#### DOCUMENT TEXT
----

The Intertribal Agriculture Council (IAC) and the Inter-Institutional Network for Food, Agriculture, and Sustainability (INFAS) chose SPP PhD student Clifton Cottrell as an inaugural Fellow of Tribal Food Systems.
This fellowship seeks to impact food and agriculture scholarship nationally and beyond. As a Fellow, Cottrell's research will include working with mentors from other institutions to examine how tribal seed banks serve as food security sources during the current COVID-19 pandemic. Cottrell's results will be released through webinars, digital stories and papers.
"The opportunity to participate in the IAC-INFAS program is an important part of my growing research around indigenous peoples and climate change," says Cottrell. "Food, and the processes we undertake to gather, prepare and celebrate it, are at the heart of indigenous communities. Interacting with some of the best up and coming minds on tribal food systems is needed for indigenous peoples to survive and flourish against the looming specter of climate change."
IAC is the nation's largest and longest-standing Native American agriculture and natural resources organization, and INFAS is a national network of food systems academics and institutions. This partnership combines IAC's Indian Country expertise and INFAS's academic reach. Please join us in congratulating Clifford Cottrell!
"I know that the work and connections I make through the IAC-INFAS program will help address important policy problems central to my research at SPP," Cottrell says.

----

#### TASK REQUIREMENTS
a) Answer these questions about the fellowship announcement, one line each:
(i) What will Cottrell's fellowship research examine?
(ii) According to Cottrell, what is at the heart of indigenous communities?
(iii) How does the announcement describe IAC?
b) Summarize the fellowship announcement in two sentences.

#### MATERIAL SUPPLIED
----

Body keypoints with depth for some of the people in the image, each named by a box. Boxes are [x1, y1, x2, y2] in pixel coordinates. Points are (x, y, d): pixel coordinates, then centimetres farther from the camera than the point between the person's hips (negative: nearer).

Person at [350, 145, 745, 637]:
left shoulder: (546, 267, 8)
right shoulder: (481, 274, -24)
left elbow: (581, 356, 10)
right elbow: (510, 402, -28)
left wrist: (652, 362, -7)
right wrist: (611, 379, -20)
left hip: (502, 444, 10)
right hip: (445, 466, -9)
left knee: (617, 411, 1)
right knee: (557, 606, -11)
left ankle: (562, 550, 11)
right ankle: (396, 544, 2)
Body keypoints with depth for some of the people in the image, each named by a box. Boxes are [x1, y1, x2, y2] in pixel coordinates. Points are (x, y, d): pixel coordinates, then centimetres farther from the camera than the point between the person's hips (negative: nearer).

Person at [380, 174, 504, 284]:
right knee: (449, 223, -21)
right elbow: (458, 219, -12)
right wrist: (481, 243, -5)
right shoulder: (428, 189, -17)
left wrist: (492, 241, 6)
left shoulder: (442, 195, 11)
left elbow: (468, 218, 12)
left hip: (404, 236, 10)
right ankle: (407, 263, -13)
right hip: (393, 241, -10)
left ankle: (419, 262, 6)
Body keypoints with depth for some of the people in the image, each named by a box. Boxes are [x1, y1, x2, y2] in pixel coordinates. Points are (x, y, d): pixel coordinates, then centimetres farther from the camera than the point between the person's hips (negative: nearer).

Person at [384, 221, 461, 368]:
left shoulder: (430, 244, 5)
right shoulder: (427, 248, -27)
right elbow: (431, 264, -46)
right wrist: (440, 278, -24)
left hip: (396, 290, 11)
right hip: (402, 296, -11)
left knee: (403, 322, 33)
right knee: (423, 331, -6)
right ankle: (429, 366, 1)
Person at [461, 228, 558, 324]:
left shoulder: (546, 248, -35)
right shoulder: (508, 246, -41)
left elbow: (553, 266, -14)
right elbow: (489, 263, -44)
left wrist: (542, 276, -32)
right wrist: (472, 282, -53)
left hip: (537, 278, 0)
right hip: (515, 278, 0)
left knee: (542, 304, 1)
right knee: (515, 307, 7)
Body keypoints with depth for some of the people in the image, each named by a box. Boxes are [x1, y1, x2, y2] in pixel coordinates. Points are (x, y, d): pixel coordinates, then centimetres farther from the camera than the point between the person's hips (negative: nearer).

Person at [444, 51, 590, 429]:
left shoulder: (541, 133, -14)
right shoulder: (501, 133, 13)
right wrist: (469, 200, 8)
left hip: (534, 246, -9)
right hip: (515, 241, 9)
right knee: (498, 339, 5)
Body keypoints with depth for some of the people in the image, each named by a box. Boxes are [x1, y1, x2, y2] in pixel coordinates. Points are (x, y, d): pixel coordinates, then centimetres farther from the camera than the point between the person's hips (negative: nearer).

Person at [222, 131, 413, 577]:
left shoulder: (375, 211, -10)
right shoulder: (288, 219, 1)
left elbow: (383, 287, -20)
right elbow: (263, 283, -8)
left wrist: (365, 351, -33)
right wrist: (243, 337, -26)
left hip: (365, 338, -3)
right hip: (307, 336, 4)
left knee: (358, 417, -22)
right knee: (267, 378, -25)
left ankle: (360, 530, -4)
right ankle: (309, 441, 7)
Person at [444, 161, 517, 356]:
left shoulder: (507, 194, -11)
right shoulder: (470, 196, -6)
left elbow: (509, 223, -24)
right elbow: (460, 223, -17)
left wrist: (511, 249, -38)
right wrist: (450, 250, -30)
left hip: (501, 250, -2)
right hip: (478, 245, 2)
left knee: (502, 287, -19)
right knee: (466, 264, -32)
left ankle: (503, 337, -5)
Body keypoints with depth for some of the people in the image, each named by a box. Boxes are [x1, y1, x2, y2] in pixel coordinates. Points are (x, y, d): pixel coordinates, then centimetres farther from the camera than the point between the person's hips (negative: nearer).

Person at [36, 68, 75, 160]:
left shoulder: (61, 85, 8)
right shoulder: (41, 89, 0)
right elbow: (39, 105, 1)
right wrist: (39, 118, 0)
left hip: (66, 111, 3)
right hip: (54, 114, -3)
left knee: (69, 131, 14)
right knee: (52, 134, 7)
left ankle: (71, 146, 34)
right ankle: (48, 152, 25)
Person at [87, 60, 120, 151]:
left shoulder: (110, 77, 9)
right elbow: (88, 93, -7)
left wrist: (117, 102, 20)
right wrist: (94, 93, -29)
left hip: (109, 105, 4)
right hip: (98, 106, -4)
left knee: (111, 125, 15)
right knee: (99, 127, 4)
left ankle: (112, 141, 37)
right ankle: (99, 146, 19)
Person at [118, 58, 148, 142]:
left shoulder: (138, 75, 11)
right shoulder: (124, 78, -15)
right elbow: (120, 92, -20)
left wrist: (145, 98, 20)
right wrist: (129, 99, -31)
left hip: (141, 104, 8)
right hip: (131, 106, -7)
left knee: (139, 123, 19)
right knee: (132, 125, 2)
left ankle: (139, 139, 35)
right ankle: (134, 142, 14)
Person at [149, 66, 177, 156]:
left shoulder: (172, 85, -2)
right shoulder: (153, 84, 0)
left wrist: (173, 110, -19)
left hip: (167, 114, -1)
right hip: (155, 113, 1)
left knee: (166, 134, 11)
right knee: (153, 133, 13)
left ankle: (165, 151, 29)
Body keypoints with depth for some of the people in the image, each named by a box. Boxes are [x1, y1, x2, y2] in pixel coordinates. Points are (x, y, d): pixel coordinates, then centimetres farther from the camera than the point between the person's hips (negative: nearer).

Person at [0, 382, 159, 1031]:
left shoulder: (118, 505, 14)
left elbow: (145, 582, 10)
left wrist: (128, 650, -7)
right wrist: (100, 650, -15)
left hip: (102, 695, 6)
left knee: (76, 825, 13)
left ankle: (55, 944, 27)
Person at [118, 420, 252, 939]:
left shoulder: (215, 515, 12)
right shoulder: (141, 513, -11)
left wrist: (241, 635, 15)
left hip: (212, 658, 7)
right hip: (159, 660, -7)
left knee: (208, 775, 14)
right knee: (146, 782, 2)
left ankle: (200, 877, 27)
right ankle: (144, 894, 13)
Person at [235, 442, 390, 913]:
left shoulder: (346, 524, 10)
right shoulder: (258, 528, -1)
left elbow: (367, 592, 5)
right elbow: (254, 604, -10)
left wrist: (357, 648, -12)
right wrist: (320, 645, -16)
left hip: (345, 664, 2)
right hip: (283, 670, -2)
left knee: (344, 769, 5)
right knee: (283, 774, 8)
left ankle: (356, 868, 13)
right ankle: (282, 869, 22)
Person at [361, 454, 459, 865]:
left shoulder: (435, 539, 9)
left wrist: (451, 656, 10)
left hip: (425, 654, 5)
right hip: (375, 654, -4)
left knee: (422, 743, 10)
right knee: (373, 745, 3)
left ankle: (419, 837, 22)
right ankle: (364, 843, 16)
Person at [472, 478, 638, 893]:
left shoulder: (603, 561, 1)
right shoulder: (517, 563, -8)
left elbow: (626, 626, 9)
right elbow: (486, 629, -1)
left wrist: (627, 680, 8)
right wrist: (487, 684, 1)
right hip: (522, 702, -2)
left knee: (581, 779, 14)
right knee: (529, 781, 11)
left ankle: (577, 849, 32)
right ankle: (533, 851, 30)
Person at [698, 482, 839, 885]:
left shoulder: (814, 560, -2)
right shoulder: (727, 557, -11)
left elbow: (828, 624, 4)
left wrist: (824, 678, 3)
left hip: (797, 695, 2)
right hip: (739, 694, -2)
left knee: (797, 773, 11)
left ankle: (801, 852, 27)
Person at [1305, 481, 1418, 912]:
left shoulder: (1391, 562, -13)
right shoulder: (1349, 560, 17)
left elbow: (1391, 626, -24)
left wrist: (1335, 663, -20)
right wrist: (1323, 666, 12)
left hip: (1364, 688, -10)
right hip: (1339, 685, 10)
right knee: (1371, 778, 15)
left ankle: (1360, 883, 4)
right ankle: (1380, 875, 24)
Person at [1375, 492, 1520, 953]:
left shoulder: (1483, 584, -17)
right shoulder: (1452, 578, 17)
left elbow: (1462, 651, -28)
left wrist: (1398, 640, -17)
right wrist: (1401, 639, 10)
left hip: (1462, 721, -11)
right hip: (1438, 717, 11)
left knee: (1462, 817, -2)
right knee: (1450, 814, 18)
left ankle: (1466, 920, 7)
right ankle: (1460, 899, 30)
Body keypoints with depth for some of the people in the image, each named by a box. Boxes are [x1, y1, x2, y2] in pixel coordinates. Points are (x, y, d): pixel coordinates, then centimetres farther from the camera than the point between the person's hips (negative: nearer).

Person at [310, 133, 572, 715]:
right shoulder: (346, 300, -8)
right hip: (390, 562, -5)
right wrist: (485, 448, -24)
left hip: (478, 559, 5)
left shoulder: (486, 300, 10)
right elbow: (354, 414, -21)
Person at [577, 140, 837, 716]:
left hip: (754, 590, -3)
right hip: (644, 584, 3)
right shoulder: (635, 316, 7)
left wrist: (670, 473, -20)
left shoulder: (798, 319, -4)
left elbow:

----

#### TASK-BY-TASK ANSWERS
a)
(i) How tribal seed banks serve as food security sources during the current COVID-19 pandemic.
(ii) Food, and the processes undertaken to gather, prepare and celebrate it.
(iii) As the nation's largest and longest-standing Native American agriculture and natural resources organization.

b) The Intertribal Agriculture Council (IAC) and the Inter-Institutional Network for Food, Agriculture, and Sustainability (INFAS) chose SPP PhD student Clifton Cottrell as an inaugural Fellow of Tribal Food Systems, a partnership that combines IAC's Indian Country expertise with INFAS's academic reach. Working with mentors from other institutions, Cottrell will study how tribal seed banks serve as food security sources during the COVID-19 pandemic, and his results will be released through webinars, digital stories and papers.